• WHAT YOU ARE ASKED TO DO: Retype nothing except the lines below from the one with "Figure 8. Intrusive" through the one with "In the wake of Ferdinand de Magellan", exactly, with images left out.

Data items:

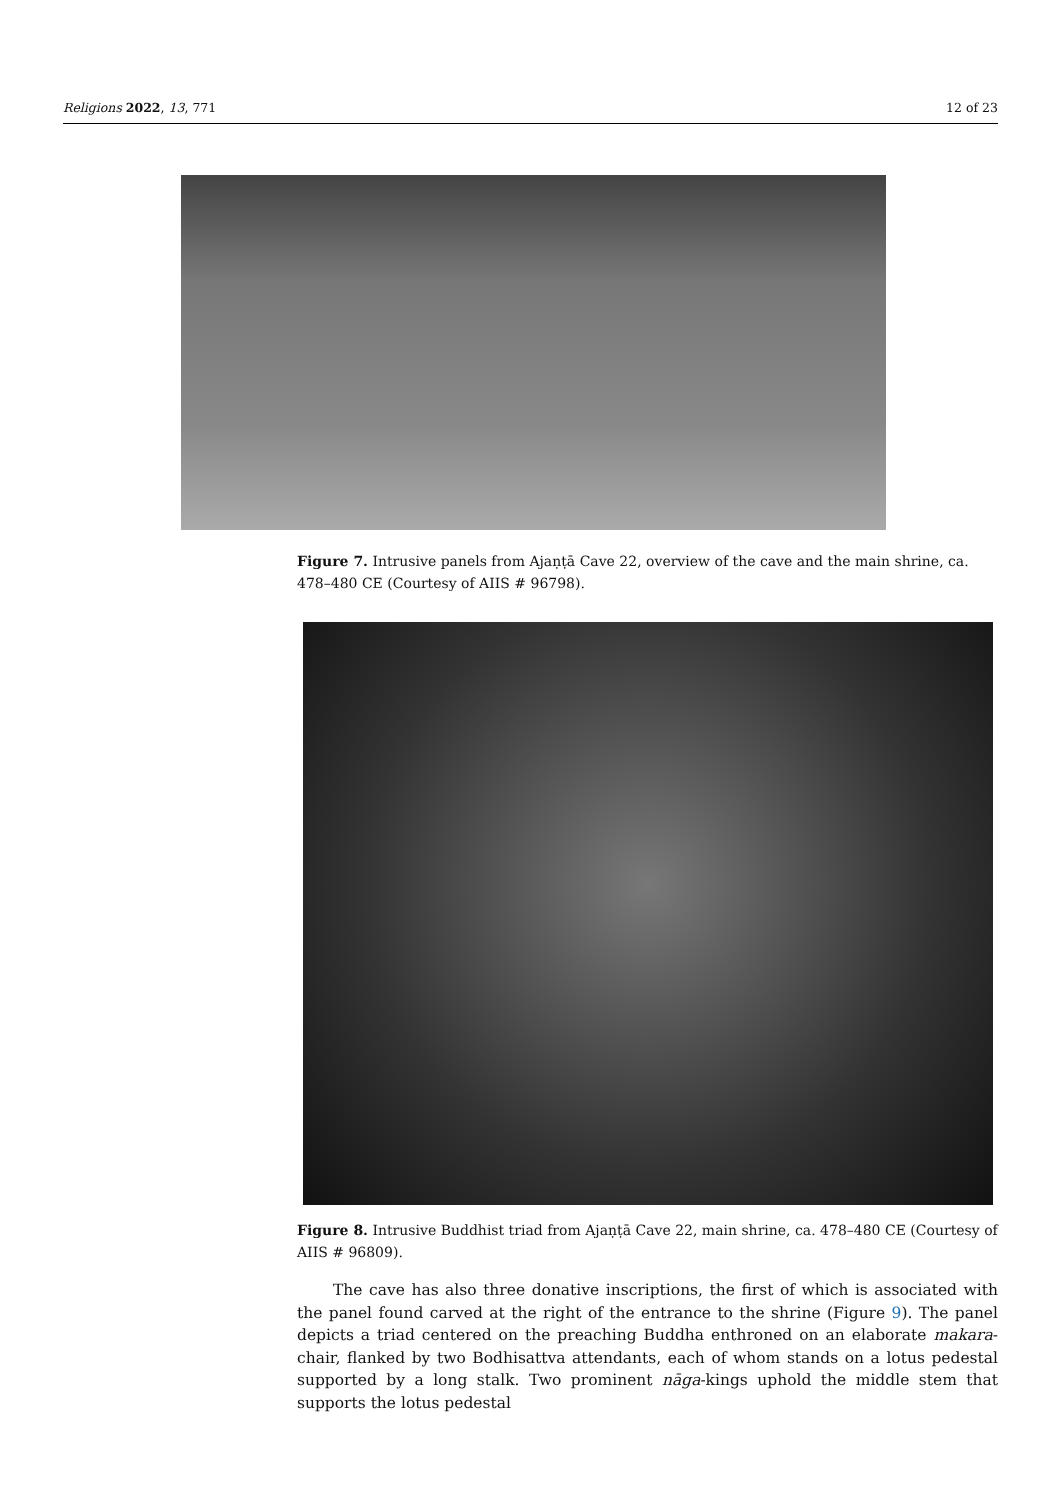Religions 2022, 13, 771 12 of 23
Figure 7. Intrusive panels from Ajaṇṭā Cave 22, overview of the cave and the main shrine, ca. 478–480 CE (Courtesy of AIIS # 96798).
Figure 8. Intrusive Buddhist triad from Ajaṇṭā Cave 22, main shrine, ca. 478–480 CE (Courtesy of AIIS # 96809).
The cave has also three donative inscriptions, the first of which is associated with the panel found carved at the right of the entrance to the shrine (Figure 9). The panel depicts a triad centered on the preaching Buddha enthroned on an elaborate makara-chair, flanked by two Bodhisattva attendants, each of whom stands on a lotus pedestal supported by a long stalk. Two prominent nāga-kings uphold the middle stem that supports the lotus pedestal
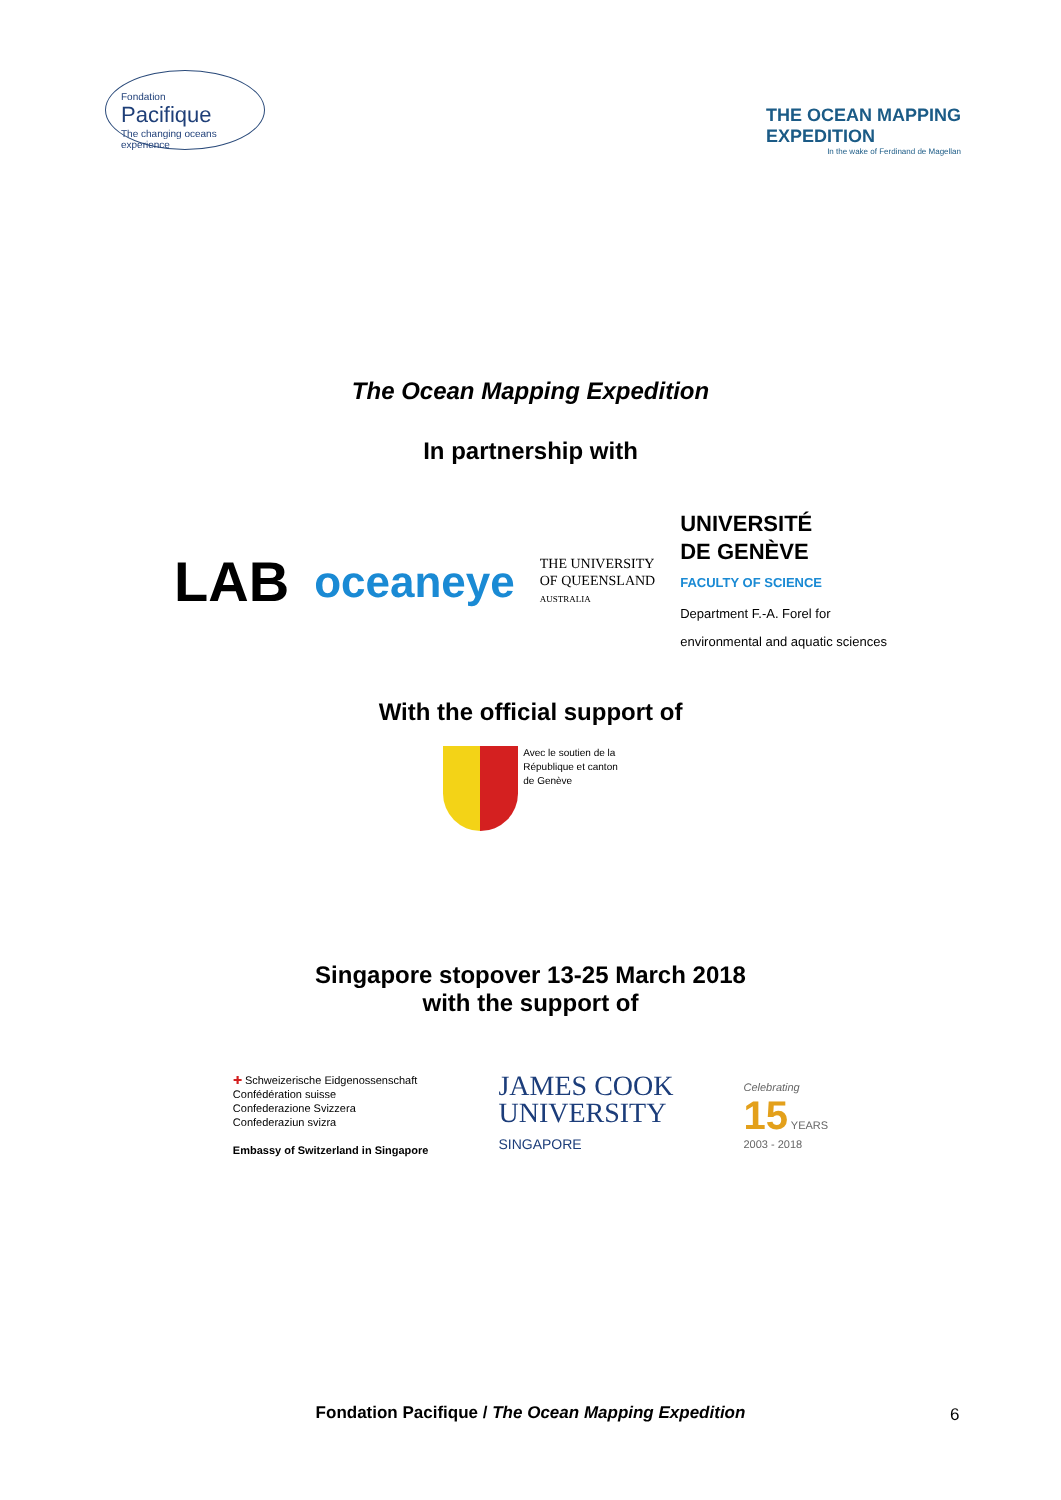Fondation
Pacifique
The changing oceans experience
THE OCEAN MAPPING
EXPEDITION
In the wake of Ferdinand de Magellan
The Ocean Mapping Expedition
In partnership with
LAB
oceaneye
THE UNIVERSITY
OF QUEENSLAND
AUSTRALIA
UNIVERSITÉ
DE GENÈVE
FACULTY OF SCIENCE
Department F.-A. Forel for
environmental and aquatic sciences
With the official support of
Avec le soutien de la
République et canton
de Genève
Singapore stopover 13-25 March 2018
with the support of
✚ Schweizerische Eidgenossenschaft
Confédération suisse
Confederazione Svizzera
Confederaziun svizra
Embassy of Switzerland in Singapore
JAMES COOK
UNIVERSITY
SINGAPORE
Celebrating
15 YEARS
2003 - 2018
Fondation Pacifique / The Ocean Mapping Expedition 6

• TASK RESPONSE:
Figure 8. Intrusive Buddhist triad from Ajaṇṭā Cave 22, main shrine, ca. 478–480 CE (Courtesy of AIIS # 96809).
The cave has also three donative inscriptions, the first of which is associated with the panel found carved at the right of the entrance to the shrine (Figure 9). The panel depicts a triad centered on the preaching Buddha enthroned on an elaborate makara-chair, flanked by two Bodhisattva attendants, each of whom stands on a lotus pedestal supported by a long stalk. Two prominent nāga-kings uphold the middle stem that supports the lotus pedestal
Fondation
Pacifique
The changing oceans experience
THE OCEAN MAPPING
EXPEDITION
In the wake of Ferdinand de Magellan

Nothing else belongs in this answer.